A year ago, I still felt pretty much like myself. I expected that an opportunity would come my way and my life would stay pretty much the way it was before. My lay-off was just a glitch to the plan. Right?
It was this time last year ( after my spate of press) that I started to face the music about what was coming in my career and also for my husband in his niche. My life was changing, my state ( CA) was changing, the world was changing. Uh-oh. I have three kids and it is holiday time. Crap.
I come from a retail background and I enjoyed the mall in my day, it is true. I do miss consumption sometimes. Finding myself without an income in the middle of a ginormous economic crisis was not what I had in mind for my life. At the holidays last year, I wanted so desperately to retain my normal. I felt in shock about how the heck I was going to keep going for my three kids and get this figured out.
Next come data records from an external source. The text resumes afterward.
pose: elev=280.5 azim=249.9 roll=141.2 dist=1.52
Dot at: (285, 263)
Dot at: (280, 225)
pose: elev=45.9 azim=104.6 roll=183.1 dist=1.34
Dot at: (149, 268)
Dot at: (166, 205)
In the year since then, I've realized a few things and I'm gonna share those now:
1. Presence, not presents, make the holidays. While having less income means less presents, it means my husband and I are available more often for our children. My kids want my attention and focus more than they really want that toy they'll play with five times and then discard.
2. Family togetherness is fun. I've noticed this year that we do more chores together as a family now and sing often while we do them. We all make up silly songs as part of our daily lives and we love to sing. So now that we are home more and at the mall/movies/activity less, we sing more. We also drum, play games, create shows, watch Youtube, etc. as a family. It's more enjoyable than I knew coming into this. Sometimes I feel stressed about the not-working thing and feel like an irresponsible parent. Then I go cook something with my kids and I feel better.
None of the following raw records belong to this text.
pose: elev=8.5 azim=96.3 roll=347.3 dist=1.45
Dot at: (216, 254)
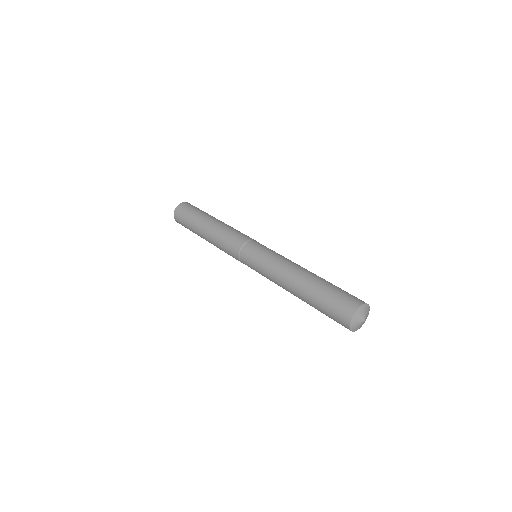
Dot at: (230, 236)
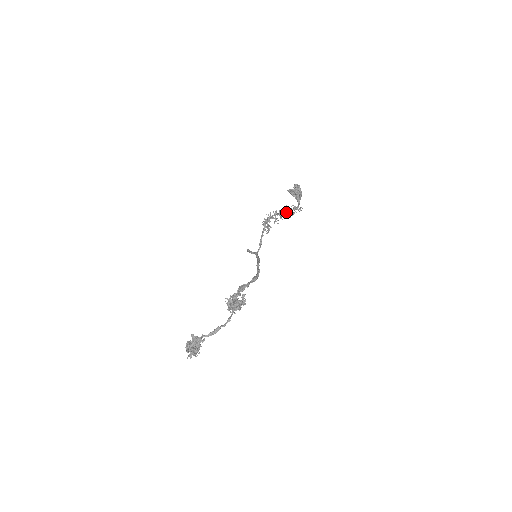
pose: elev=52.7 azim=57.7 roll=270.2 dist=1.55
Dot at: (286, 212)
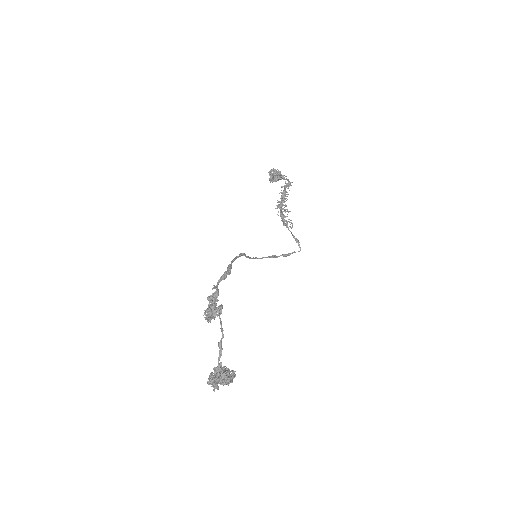
Dot at: (283, 197)
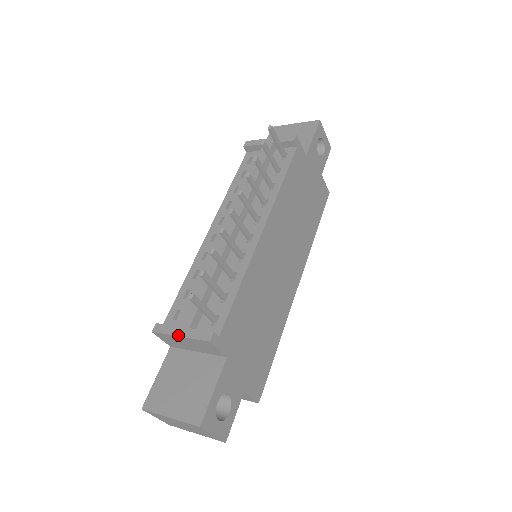
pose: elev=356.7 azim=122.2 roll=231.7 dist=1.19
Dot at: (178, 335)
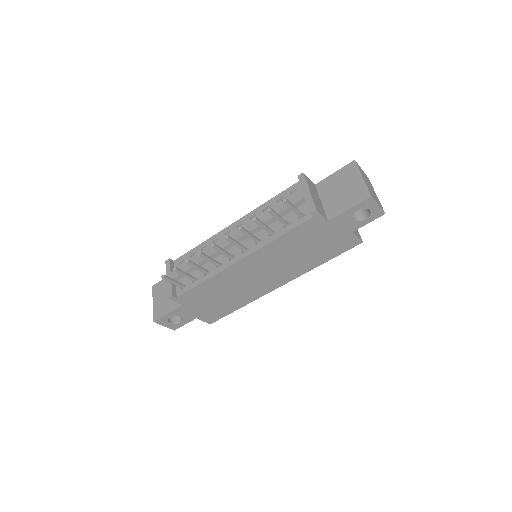
Dot at: occluded
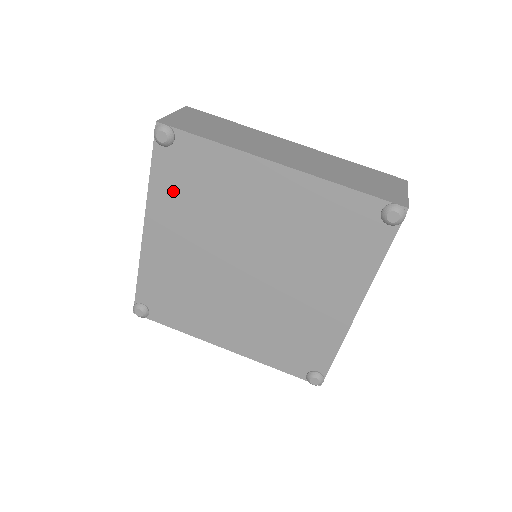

3. Traditions are what makes a family. My kids are coming up with all sorts of things we do "every year" now. It is awesome and fun. We like to spread cheer and joy as a family and I'm noticing that the kids are picking up on some of my habits like going to malls this time of year and just being cheery to stressed out shoppers. My daughters have favorite recipes now and various ideas about what happens when. These little traditions we make will be what they remember more than the absence of the latest toy.
4. Giving Back gives back to you, too. Last year we were getting food from a food bank and my kids, husband and I had to work through that for ourselves. We appreciated the joy in a can we got every time we got food there. The help we received gave us great joy when we needed it most. This year, my girls have been involved with making sure we donate toys and food when we can and we've enjoyed spreading joy in this way. Since we've had some funds this year, we make sure to buy an extra here and there. The girls feel strongly about these donations and so do I. It feels good to help others the way we have been helped. I have hold fast to the idea with my kids that there's always someone who needs our help in this world. This perspective has helped us all weather this crazy year of change.
5. Count your blessings. My family has a lot of resources that other families don't have. We are very fortunate in so many ways. I try to remember that when I want to feel whiny. But more than just realizing that it could be worse, I also have been trying to honor the many people in our lives that help us in ways large and small. This journey of not having an income has been rough, and I wouldn't have made it through without the support in my life that we do have. I've also had to learn to open my mouth and ask for help too. Blessings don't read minds.
I'm looking forward to a week of joy with my family and friends. We have a dear friend who found a new place and is moving this week and we'll be spending some time in the karmic moving continuum. We'll also be playing with our kids, spending time with extended family, working on our own writing careers and looking for ways to earn income so we can live to tell the tale.